Organizations at lower levels of maturation often rely on their translation vendors to keep track of company specific terminology and market specific preferences, or perhaps even a “language style guide” for their Global brand communications. This is often a suitable solution to address market specific knowledge as long as the translation vendor is very diligent about the consistent upkeep and application of this information. In our experience, this reactive stage gets often outlived by organizations because they do not adequately take ownership of this information. When volume starts to increase and markets become more strategic, organizations should create some form of centralized access to market specific information that can be used in the development of their materials for Global brand communications. Otherwise, the risk is that internal processes start to take away from opportunities to enhance the brand image beyond just the domestic market. Here are five areas and tips in those areas in which corporations should start to think about building style guide assets:

  1. There are many examples on how to create a Brand Message Brief, but how many take a Global approach?

    There are many examples on how to create a Brand Message Brief, but how many take a Global approach?

    Brand Position

The Brand Position is usually the fist item on the list of any corporate style guide. They usually describe a brand profile, brand positioning, brand words and a profile of the target audience. These are all very important guiding principles for the translation process as well. Take for instance the role of gender in language. One of our clients exclusively sells products for women, which is an important distinction in a gender specific language such as French. The brand position and customer profile helps to form an idea on creative aspects that do not translate directly and require more background on age, gender and intent of the brand message.

□ □ □ □ □ □ □

Task list >>
a) According to the passage on translation style guides, why should organizations set up centralized access to market-specific information once volume grows and markets become more strategic?
b) From the passage on translation style guides, transcribe the text from "1. There are" up to and including "the brand message.".

□ □ □ □ □ □ □

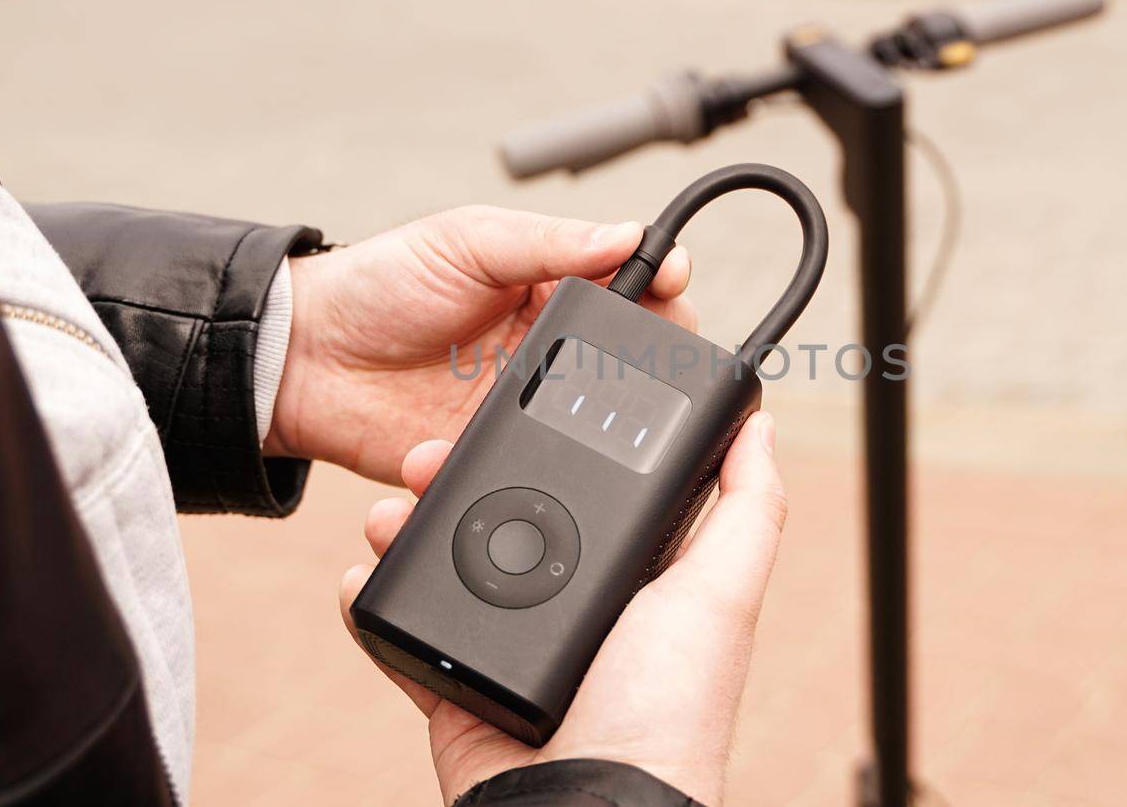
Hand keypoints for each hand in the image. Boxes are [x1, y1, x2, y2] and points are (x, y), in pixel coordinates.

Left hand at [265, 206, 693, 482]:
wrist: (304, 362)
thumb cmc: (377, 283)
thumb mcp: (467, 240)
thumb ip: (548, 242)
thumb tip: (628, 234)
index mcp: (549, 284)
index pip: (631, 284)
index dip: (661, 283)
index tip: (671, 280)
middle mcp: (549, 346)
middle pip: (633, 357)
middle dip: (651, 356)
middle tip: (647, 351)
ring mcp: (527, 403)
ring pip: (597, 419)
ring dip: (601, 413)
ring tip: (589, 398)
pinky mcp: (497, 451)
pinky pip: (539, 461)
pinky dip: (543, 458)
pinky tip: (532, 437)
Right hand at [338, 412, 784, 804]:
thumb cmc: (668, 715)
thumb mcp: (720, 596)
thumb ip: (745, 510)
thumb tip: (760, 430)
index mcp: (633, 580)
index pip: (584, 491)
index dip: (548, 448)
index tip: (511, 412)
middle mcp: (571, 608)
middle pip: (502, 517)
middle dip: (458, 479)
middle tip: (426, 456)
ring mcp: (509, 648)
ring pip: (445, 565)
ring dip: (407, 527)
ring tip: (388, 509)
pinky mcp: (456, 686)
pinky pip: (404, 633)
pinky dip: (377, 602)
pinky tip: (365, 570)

□ □ □ □ □ □ □

Your written answers >>
a) Without it, internal processes risk taking away from opportunities to enhance the brand image beyond the domestic market.

b)
1. There are many examples on how to create a Brand Message Brief, but how many take a Global approach?

    There are many examples on how to create a Brand Message Brief, but how many take a Global approach?

    Brand Position

The Brand Position is usually the fist item on the list of any corporate style guide. They usually describe a brand profile, brand positioning, brand words and a profile of the target audience. These are all very important guiding principles for the translation process as well. Take for instance the role of gender in language. One of our clients exclusively sells products for women, which is an important distinction in a gender specific language such as French. The brand position and customer profile helps to form an idea on creative aspects that do not translate directly and require more background on age, gender and intent of the brand message.